§ Your instructions: Every line from the start of the entries up to and including the one bearing "G04 Gerber Fmt" must be printed verbatim, without the pictures.

§ Stored data:
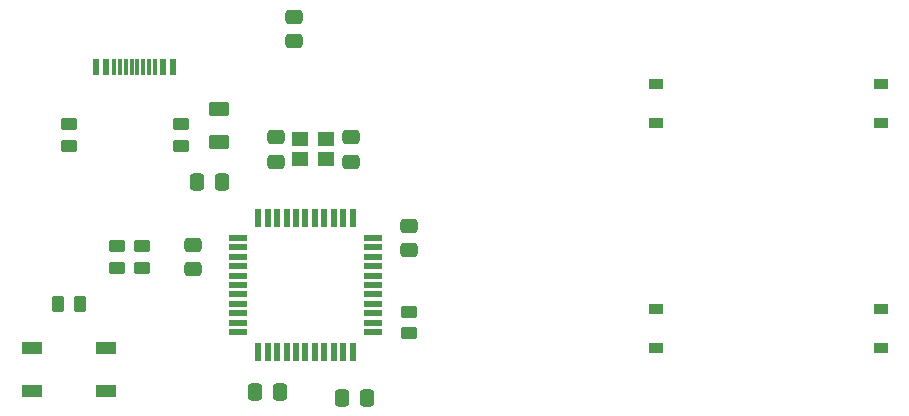
<source format=gbr>
%TF.GenerationSoftware,KiCad,Pcbnew,(6.0.1-0)*%
%TF.CreationDate,2022-10-25T12:30:20+02:00*%
%TF.ProjectId,macro,6d616372-6f2e-46b6-9963-61645f706362,rev?*%
%TF.SameCoordinates,Original*%
%TF.FileFunction,Paste,Bot*%
%TF.FilePolarity,Positive*%
%FSLAX46Y46*%
G04 Gerber Fmt 4.6, Leading zero omitted, Abs format (unit mm)*
G04 Created by KiCad (PCBNEW (6.0.1-0)) date 2022-10-25 12:30:20*
%MOMM*%
%LPD*%
G01*
G04 APERTURE LIST*
G04 Aperture macros list*
%AMRoundRect*
0 Rectangle with rounded corners*
0 $1 Rounding radius*
0 $2 $3 $4 $5 $6 $7 $8 $9 X,Y pos of 4 corners*
0 Add a 4 corners polygon primitive as box body*
4,1,4,$2,$3,$4,$5,$6,$7,$8,$9,$2,$3,0*
0 Add four circle primitives for the rounded corners*
1,1,$1+$1,$2,$3*
1,1,$1+$1,$4,$5*
1,1,$1+$1,$6,$7*
1,1,$1+$1,$8,$9*
0 Add four rect primitives between the rounded corners*
20,1,$1+$1,$2,$3,$4,$5,0*
20,1,$1+$1,$4,$5,$6,$7,0*
20,1,$1+$1,$6,$7,$8,$9,0*
20,1,$1+$1,$8,$9,$2,$3,0*%
G04 Aperture macros list end*
%ADD10RoundRect,0.250000X-0.475000X0.337500X-0.475000X-0.337500X0.475000X-0.337500X0.475000X0.337500X0*%
%ADD11R,0.600000X1.450000*%
%ADD12R,0.300000X1.450000*%
%ADD13RoundRect,0.250000X-0.450000X0.262500X-0.450000X-0.262500X0.450000X-0.262500X0.450000X0.262500X0*%
%ADD14R,1.200000X0.900000*%
%ADD15RoundRect,0.250000X-0.625000X0.375000X-0.625000X-0.375000X0.625000X-0.375000X0.625000X0.375000X0*%
%ADD16R,1.800000X1.100000*%
%ADD17RoundRect,0.250000X0.475000X-0.337500X0.475000X0.337500X-0.475000X0.337500X-0.475000X-0.337500X0*%
%ADD18RoundRect,0.250000X0.337500X0.475000X-0.337500X0.475000X-0.337500X-0.475000X0.337500X-0.475000X0*%
%ADD19R,1.500000X0.550000*%
%ADD20R,0.550000X1.500000*%
%ADD21R,1.400000X1.200000*%
%ADD22RoundRect,0.250000X0.450000X-0.262500X0.450000X0.262500X-0.450000X0.262500X-0.450000X-0.262500X0*%
%ADD23RoundRect,0.250000X0.262500X0.450000X-0.262500X0.450000X-0.262500X-0.450000X0.262500X-0.450000X0*%
%ADD24RoundRect,0.250000X-0.337500X-0.475000X0.337500X-0.475000X0.337500X0.475000X-0.337500X0.475000X0*%
G04 APERTURE END LIST*
D10*
%TO.C,C8*%
X131762500Y-81268750D03*
X131762500Y-83343750D03*
%TD*%
D11*
%TO.C,USB1*%
X121493750Y-85482500D03*
X115043750Y-85482500D03*
X120718750Y-85482500D03*
X115818750Y-85482500D03*
D12*
X116518750Y-85482500D03*
X120018750Y-85482500D03*
X117018750Y-85482500D03*
X119518750Y-85482500D03*
X117518750Y-85482500D03*
X119018750Y-85482500D03*
X118518750Y-85482500D03*
X118018750Y-85482500D03*
%TD*%
D13*
%TO.C,R2*%
X116819532Y-100687500D03*
X116819532Y-102512500D03*
%TD*%
%TO.C,R6*%
X122237500Y-90368750D03*
X122237500Y-92193750D03*
%TD*%
D14*
%TO.C,D4*%
X181439968Y-109271218D03*
X181439968Y-105971218D03*
%TD*%
D15*
%TO.C,F1*%
X125412500Y-91887500D03*
X125412500Y-89087500D03*
%TD*%
D16*
%TO.C,SW1*%
X109612500Y-109275000D03*
X115812500Y-112975000D03*
X109612500Y-112975000D03*
X115812500Y-109275000D03*
%TD*%
D14*
%TO.C,D1*%
X162389968Y-90221218D03*
X162389968Y-86921218D03*
%TD*%
D17*
%TO.C,C4*%
X141473874Y-101050000D03*
X141473874Y-98975000D03*
%TD*%
D14*
%TO.C,D3*%
X162389968Y-109271218D03*
X162389968Y-105971218D03*
%TD*%
D18*
%TO.C,C5*%
X137936374Y-113506250D03*
X135861374Y-113506250D03*
%TD*%
D19*
%TO.C,U1*%
X127042624Y-107981250D03*
X127042624Y-107181250D03*
X127042624Y-106381250D03*
X127042624Y-105581250D03*
X127042624Y-104781250D03*
X127042624Y-103981250D03*
X127042624Y-103181250D03*
X127042624Y-102381250D03*
X127042624Y-101581250D03*
X127042624Y-100781250D03*
X127042624Y-99981250D03*
D20*
X128742624Y-98281250D03*
X129542624Y-98281250D03*
X130342624Y-98281250D03*
X131142624Y-98281250D03*
X131942624Y-98281250D03*
X132742624Y-98281250D03*
X133542624Y-98281250D03*
X134342624Y-98281250D03*
X135142624Y-98281250D03*
X135942624Y-98281250D03*
X136742624Y-98281250D03*
D19*
X138442624Y-99981250D03*
X138442624Y-100781250D03*
X138442624Y-101581250D03*
X138442624Y-102381250D03*
X138442624Y-103181250D03*
X138442624Y-103981250D03*
X138442624Y-104781250D03*
X138442624Y-105581250D03*
X138442624Y-106381250D03*
X138442624Y-107181250D03*
X138442624Y-107981250D03*
D20*
X136742624Y-109681250D03*
X135942624Y-109681250D03*
X135142624Y-109681250D03*
X134342624Y-109681250D03*
X133542624Y-109681250D03*
X132742624Y-109681250D03*
X131942624Y-109681250D03*
X131142624Y-109681250D03*
X130342624Y-109681250D03*
X129542624Y-109681250D03*
X128742624Y-109681250D03*
%TD*%
D17*
%TO.C,C2*%
X130240020Y-93540020D03*
X130240020Y-91465020D03*
%TD*%
D21*
%TO.C,Y1*%
X132315020Y-91652520D03*
X134515020Y-91652520D03*
X134515020Y-93352520D03*
X132315020Y-93352520D03*
%TD*%
D22*
%TO.C,R5*%
X112712500Y-90368750D03*
X112712500Y-92193750D03*
%TD*%
%TO.C,R4*%
X141473874Y-108068750D03*
X141473874Y-106243750D03*
%TD*%
D23*
%TO.C,R3*%
X113625000Y-105568750D03*
X111800000Y-105568750D03*
%TD*%
D13*
%TO.C,R1*%
X118872000Y-100687500D03*
X118872000Y-102512500D03*
%TD*%
D17*
%TO.C,C7*%
X123190000Y-102637500D03*
X123190000Y-100562500D03*
%TD*%
D24*
%TO.C,C1*%
X128502500Y-113030000D03*
X130577500Y-113030000D03*
%TD*%
D14*
%TO.C,D2*%
X181439968Y-90221218D03*
X181439968Y-86921218D03*
%TD*%
D18*
%TO.C,C6*%
X125656250Y-95250000D03*
X123581250Y-95250000D03*
%TD*%
D10*
%TO.C,C3*%
X136590020Y-91465020D03*
X136590020Y-93540020D03*
%TD*%
M02*

</source>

§ Task solution:
<source format=gbr>
%TF.GenerationSoftware,KiCad,Pcbnew,(6.0.1-0)*%
%TF.CreationDate,2022-10-25T12:30:20+02:00*%
%TF.ProjectId,macro,6d616372-6f2e-46b6-9963-61645f706362,rev?*%
%TF.SameCoordinates,Original*%
%TF.FileFunction,Paste,Bot*%
%TF.FilePolarity,Positive*%
%FSLAX46Y46*%
G04 Gerber Fmt 4.6, Leading zero omitted, Abs format (unit mm)*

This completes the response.